11

Even though they don’t do ebooks I always check the Abbeville Manual of Style blog because I enjoy the content so much. They just did this posting which is right on point given some of the stuff we’ve reported on recently. Especially so since Abbeville is a publisher.

Picture 1.pngA heavy-handed warning to book publishers comes this week from Jack Shafer of Slate, who intones that by fighting to price certain e-books higher than the $9.99 that Amazon wants to charge customers for most titles, publishers will “encourage the establishment” of an illegal file-sharing site for books. Of course, Mr. Shafer makes the usual qualifications about not actually defending such illegal practices. Still, his message is plain: if a “Bookster” crops up in the next few years, the fault will rest primarily with greedy, obtuse publishers.

Such moralizing is a classic case of blaming the victim, and ignores the blunt realities of digital piracy. (Note: Abbeville does not currently sell any titles as e-books, so we don’t yet have a dog in this fight—only opinions to spare.) The fact is that digital piracy of books and other media content will exist no matter how amicably media companies work with online retailers such as Amazon, and no matter how low they agree to set their prices. The advent of iTunes has not stopped online music theft. It has only curbed it somewhat by providing an exceptionally convenient legal alternative, while robbing all trace of a legitimate excuse from those who engage in it. In working with online retailers to offer legal e-books at a fair price, publishers can only hope, at best, to do the same.

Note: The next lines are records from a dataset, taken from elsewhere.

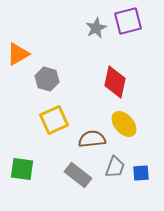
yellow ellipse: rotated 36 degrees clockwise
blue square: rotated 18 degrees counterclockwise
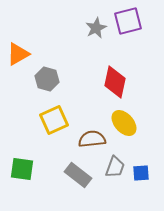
yellow ellipse: moved 1 px up
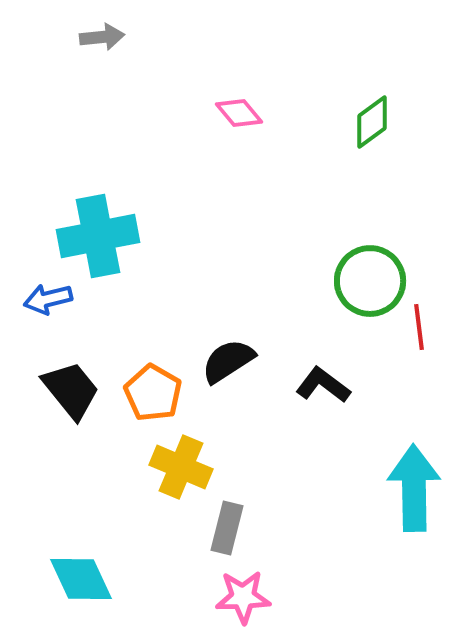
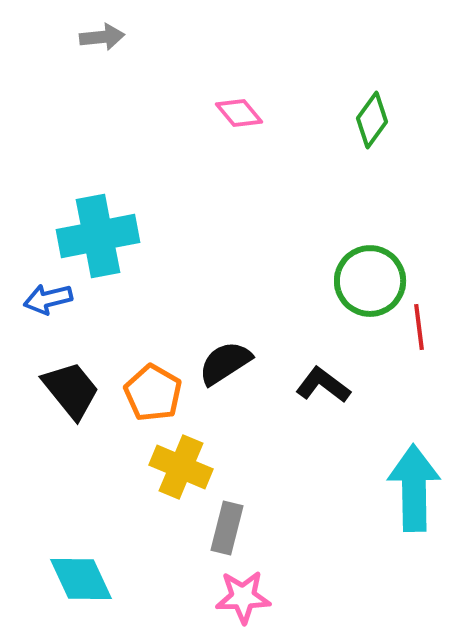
green diamond: moved 2 px up; rotated 18 degrees counterclockwise
black semicircle: moved 3 px left, 2 px down
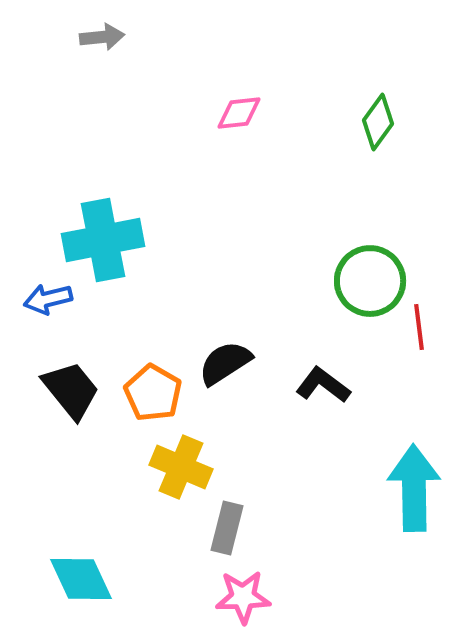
pink diamond: rotated 57 degrees counterclockwise
green diamond: moved 6 px right, 2 px down
cyan cross: moved 5 px right, 4 px down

Let’s be clear, however: even if they are slow to accomplish this, an unchecked spree of digital book piracy will be a failure of law enforcement, not of business innovation. Customers do not have the right to steal goods that they can’t obtain as cheaply or conveniently as they might prefer. Writers like Shafer know this, but struggle to rationalize piracy nonetheless: “Basically, before iTunes arrived, if you wanted portable tracks, you had to rip your own, borrow collections from friends, or grab ‘free’ tunes from the ‘pirates’ at Napster or other file-sharing sites.” Nonsense. You could also have invested in a portable CD player and suffered the inconvenience of carrying a little extra weight, because that was the legal option. You didn’t have to steal music any more than we have to go shoplift from Gristedes right now because their prices aren’t as low as we might like, or because they won’t offer the convenience of, say, delivering groceries to our office this minute.

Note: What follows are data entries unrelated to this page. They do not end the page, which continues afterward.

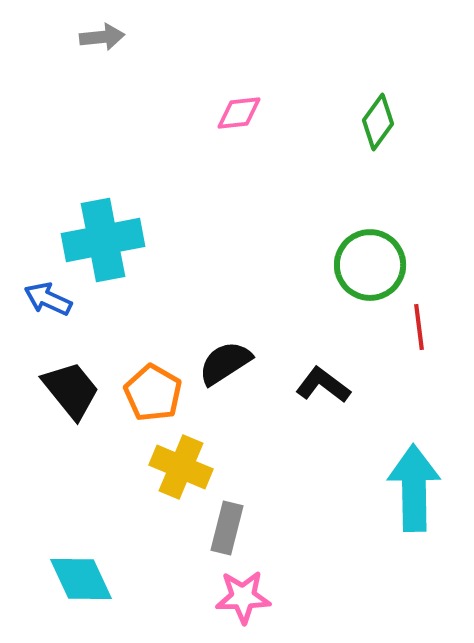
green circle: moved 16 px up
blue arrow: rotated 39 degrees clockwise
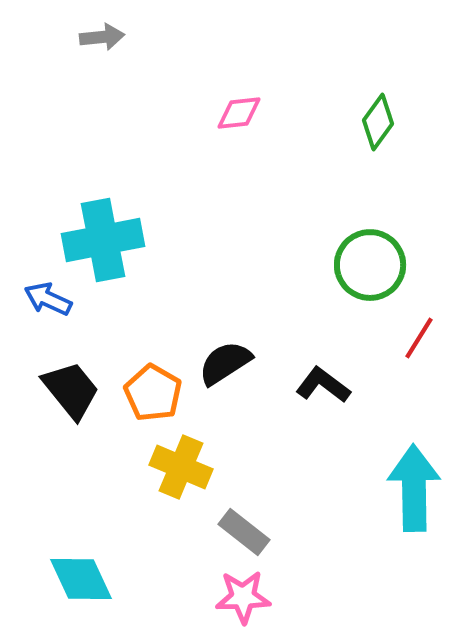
red line: moved 11 px down; rotated 39 degrees clockwise
gray rectangle: moved 17 px right, 4 px down; rotated 66 degrees counterclockwise
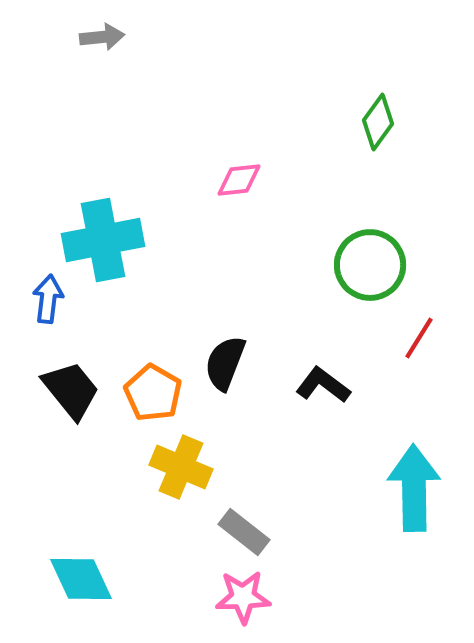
pink diamond: moved 67 px down
blue arrow: rotated 72 degrees clockwise
black semicircle: rotated 36 degrees counterclockwise
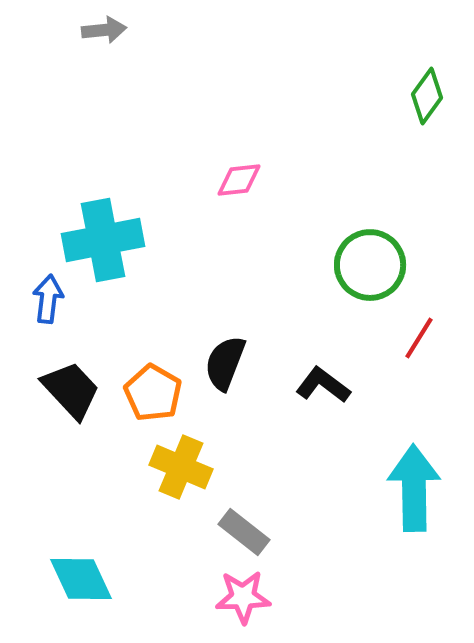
gray arrow: moved 2 px right, 7 px up
green diamond: moved 49 px right, 26 px up
black trapezoid: rotated 4 degrees counterclockwise
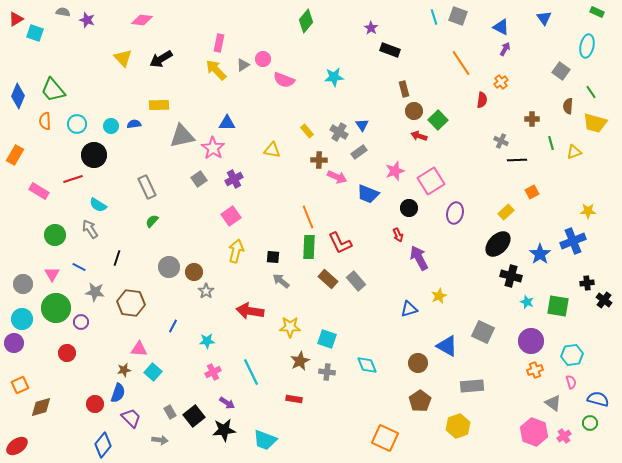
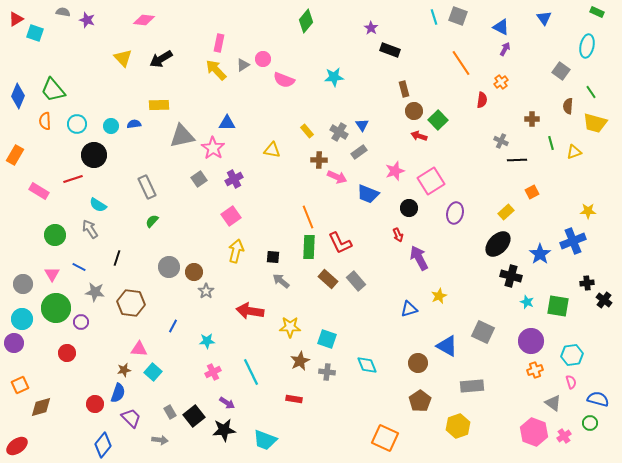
pink diamond at (142, 20): moved 2 px right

If publishers who won’t budge on their e-book prices find themselves losing customers to other publishers who will, or to other media outlets, that’s capitalism. If they find themselves losing revenue to thieves, that’s crime. It would be more constructive for prominent columnists like Shafer to stigmatize that crime—which is now, after all, one of the few that otherwise law-abiding Americans commit regularly—than to rationalize it through victim-blaming. An enormous amount of time, hard work, and money goes into the production of a book (more, we suspect, than most consumers realize), and publishers—many of whom are currently hoping just to survive, not reap outlandish profits—must consider all of this in pricing their goods. For our part, we would encourage readers who love e-books to request them vocally and seek them out actively at the lowest price available, but if high prices persist, to respond by taking their money elsewhere, not stealing. Far from a righteous and effective lobbying technique, the latter behavior is the best way of sabotaging the industry’s ability to make any books available at all.